PAGE ::
________________________

Among the stores that followed were the chic Au Printemps of 1881 by Paul Sedille and
the more populist Grands Magasins de la Samaritaine of 1905 by Frantz Jourdain, a
colorful Art Nouveau confection of frankly revealed steel and glass (Clausen, 1987).
In North America, A.T.Stewart’s Marble Palace of 1848 in New York and its cast-iron
successor of 1859–62 designed by John Kellum established the Renaissance palazzo as the
vocabulary of choice well into the 20th century for such legendary retail giants as
Macy’s, Gimbels, and Marshall Field’s of Chicago. Refined by James MacLaughlin in
the John Shillito store of 1877–78 in Cincinnati and by William Le Baron Jenney, whose
designs for Chicago’s first and second Leiter stores of 1878–79 and 1889, respectively,
marked the emergence of the curtain wall, the retail palazzo reached its finest culmination in the
grid of horizontals and verticals that Louis Sullivan conceived for the Schlesinger-Mayer
store (later the Carson Pirie Scott store) of 1899–1904, also in Chicago (Harris, 1987).
Twentieth-century examples were equally varied. Alfred Messel concealed the metal
frame of Berlin’s Wertheim department store of 1896–1904 beneath historicizing
facades, notwithstanding an 1820s proposal by his countryman Karl Frederick Schinkel
for shop fronts with large panes of glass between masonry piers. Similarly, Gordon
Selfridge’s London department store of 1910, on which Graham, Burnham, and Company
of Chicago served as consultants, led the British vogue for Beaux-Arts design, a
precedent also adopted by the Hudson’s Bay Company for its flagship stores in western
Canada. By contrast, Victor Horta’s now demolished Grands Magasins a l’Innovation of
1901 in Brussels frankly expressed a metal-and-glass facade beneath an arc of granite. In
the Far East, meanwhile, the Renaissance palazzo was the choice for China’s Sincere, Wing On,
and Wangfujing department stores and for Japan’s Mitsukoshi (MacPherson, 1998).
The 1920s brought a revolution in department store design, as Erich Mendelsohn of
Germany and William Marius Dudok of the Netherlands adopted the steel and glass of
International modernism. Mendelsohn’s Stuttgart (1926–28) and Chemnitz (1928–30)
Schocken stores and his 1927 Petersdorff store in Breslau, as well as Dudok’s now
demolished Bijenkorf store of 1929–30 in Rotterdam, defined a new aesthetic that fused
Bauhaus purity with curvilinear expressionism. A similar idiom was introduced in 1938
in London with the Peter Jones department store by William Crabtree, Slater and
Moberley, and C.H. Reilly.

________________________

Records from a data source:
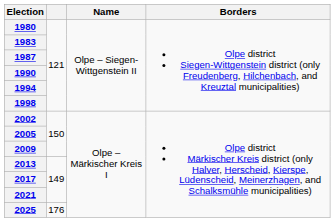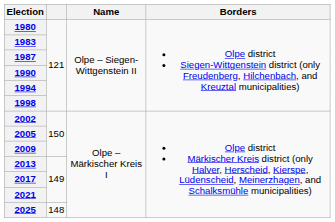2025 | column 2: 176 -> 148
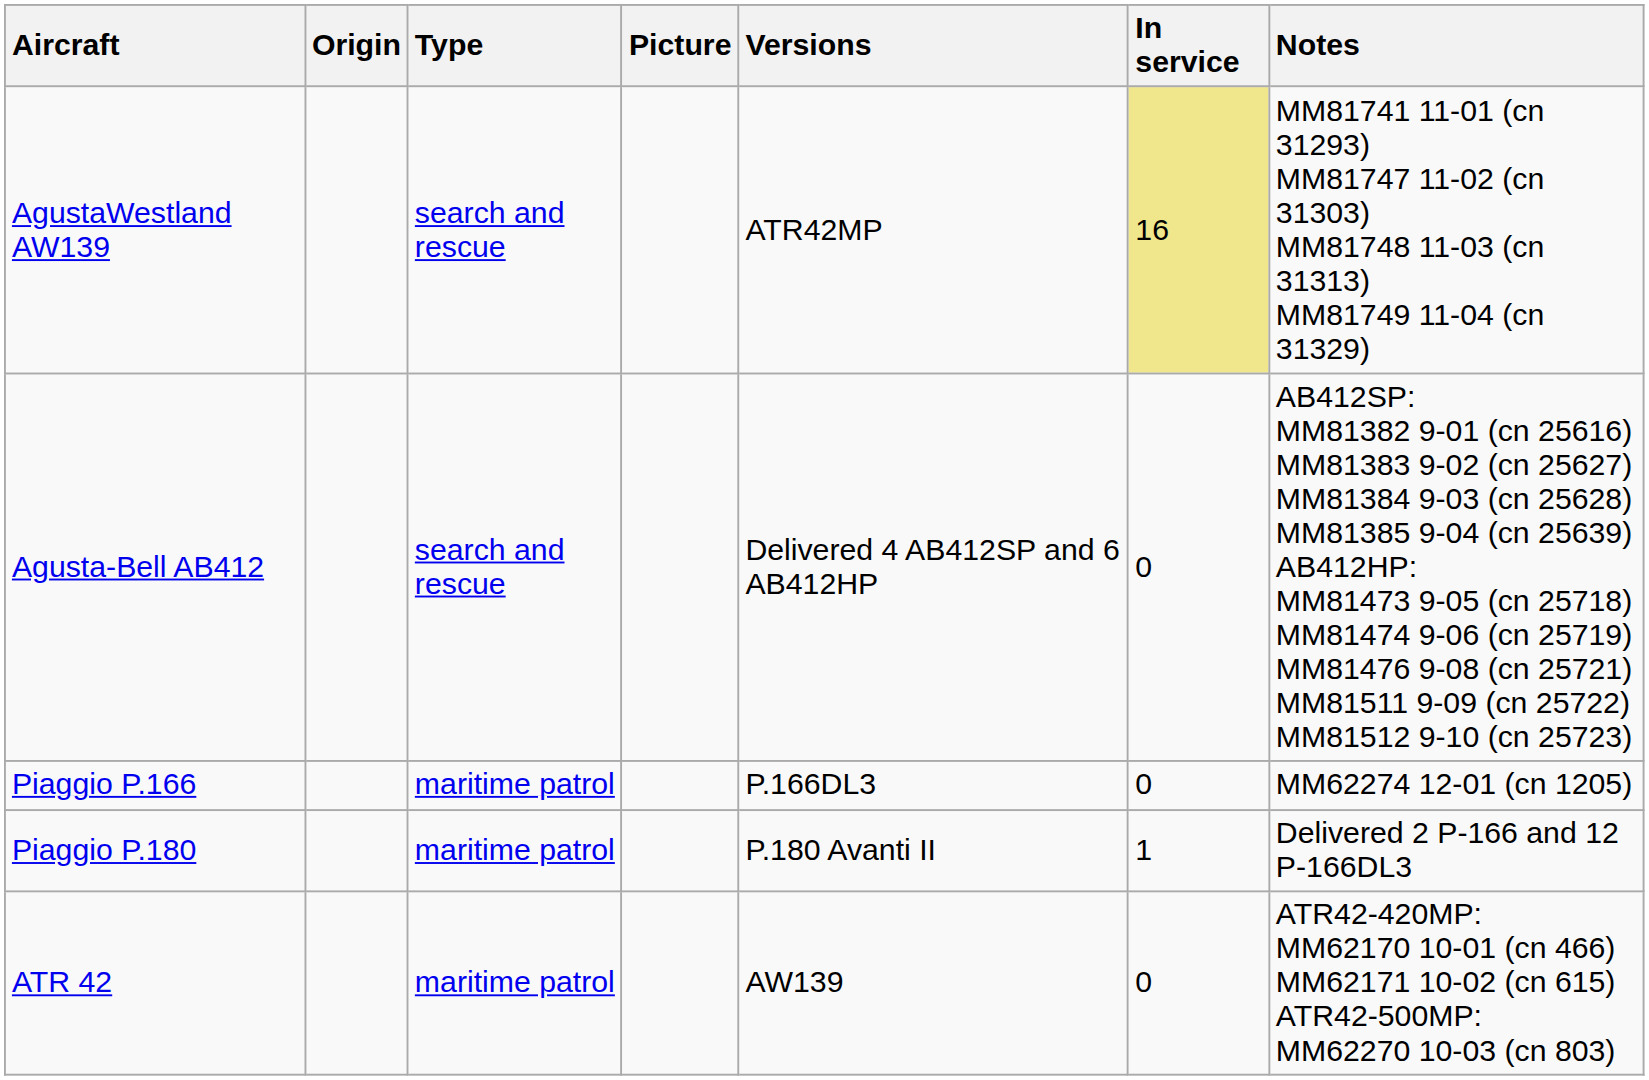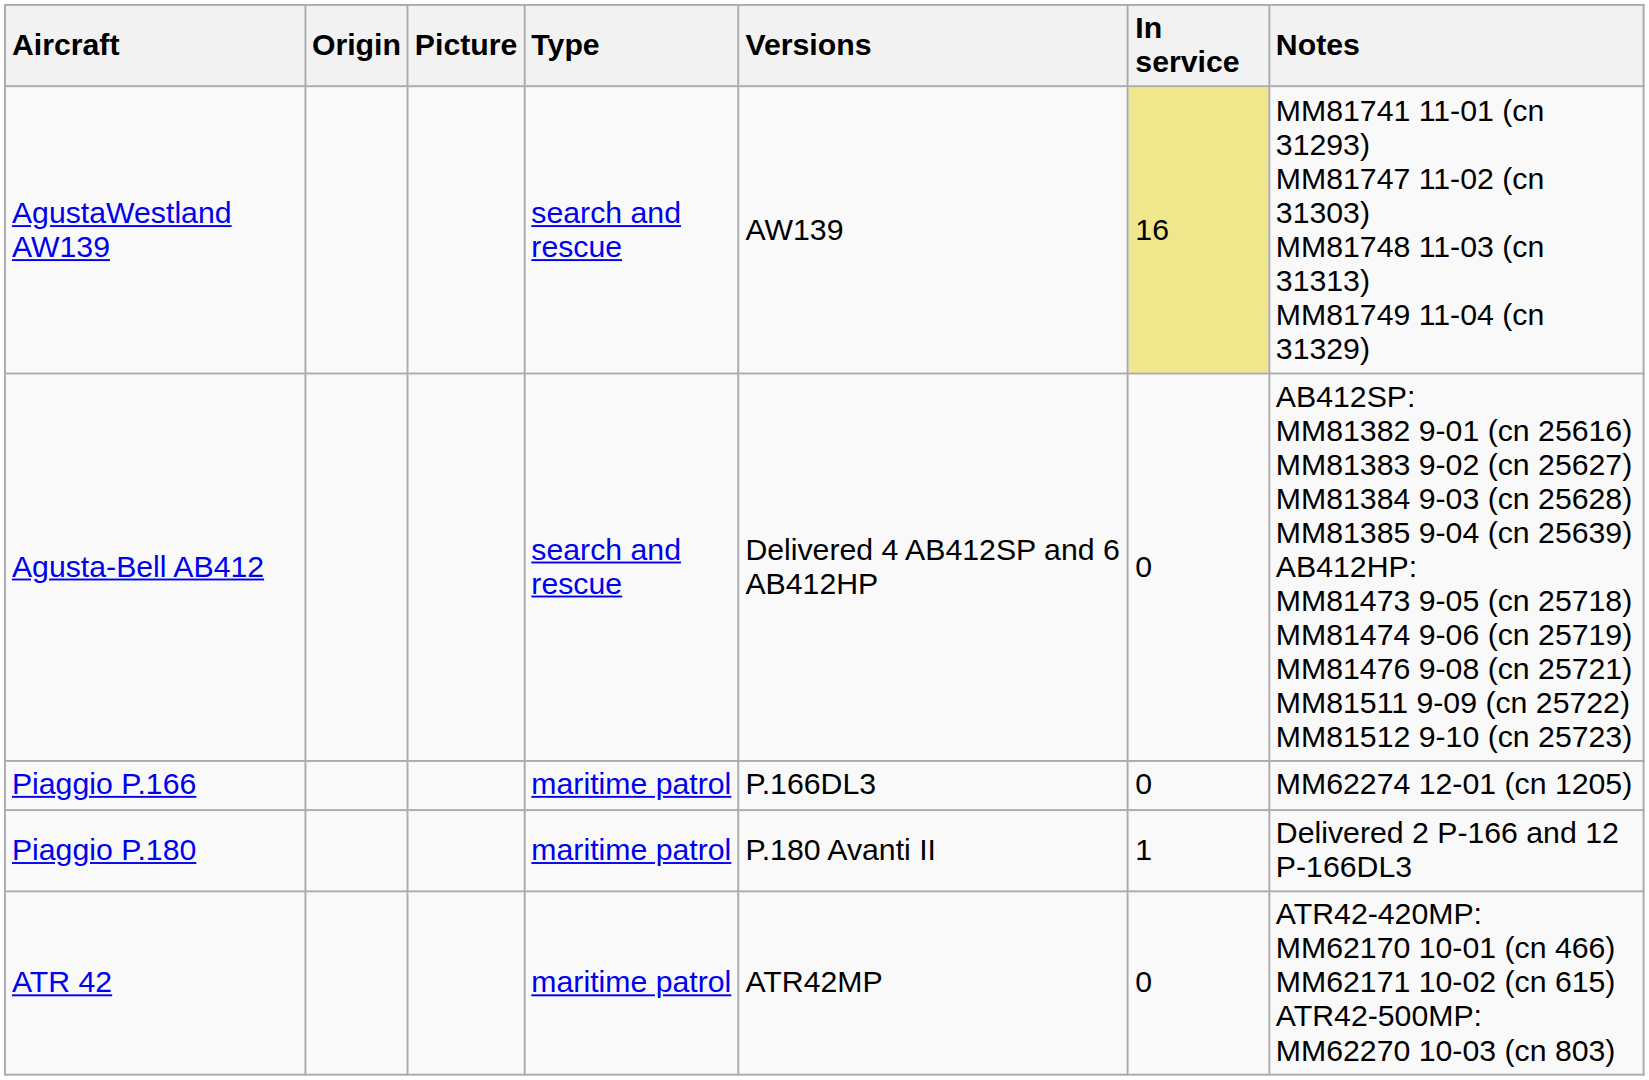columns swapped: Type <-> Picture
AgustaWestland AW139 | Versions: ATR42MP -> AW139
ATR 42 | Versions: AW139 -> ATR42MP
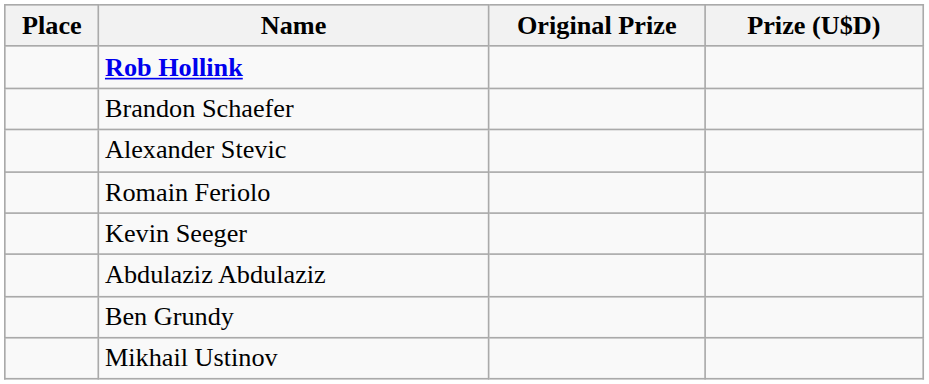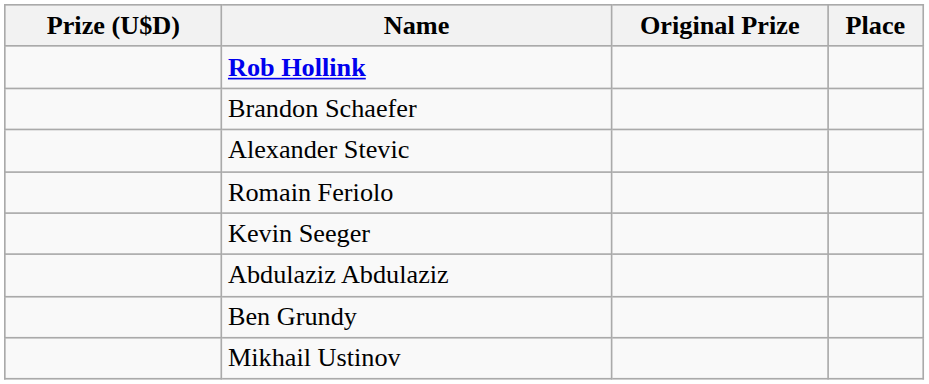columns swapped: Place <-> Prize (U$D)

________________________

OBJECTIVE 1 :: In the passage on department store design, who conceived the grid of horizontals and verticals for the Schlesinger-Mayer store?
OBJECTIVE 2 :: Write out all the rows again, replacing "swapped" with "exchanged" and keeping everything else the same. Leave the pictures out of your answer.
These rows have no connection to the passage on department store design.

CORRECT ANSWER 1 :: Louis Sullivan

CORRECT ANSWER 2 ::
2025 | column 2: 176 -> 148
columns exchanged: Type <-> Picture
AgustaWestland AW139 | Versions: ATR42MP -> AW139
ATR 42 | Versions: AW139 -> ATR42MP
columns exchanged: Place <-> Prize (U$D)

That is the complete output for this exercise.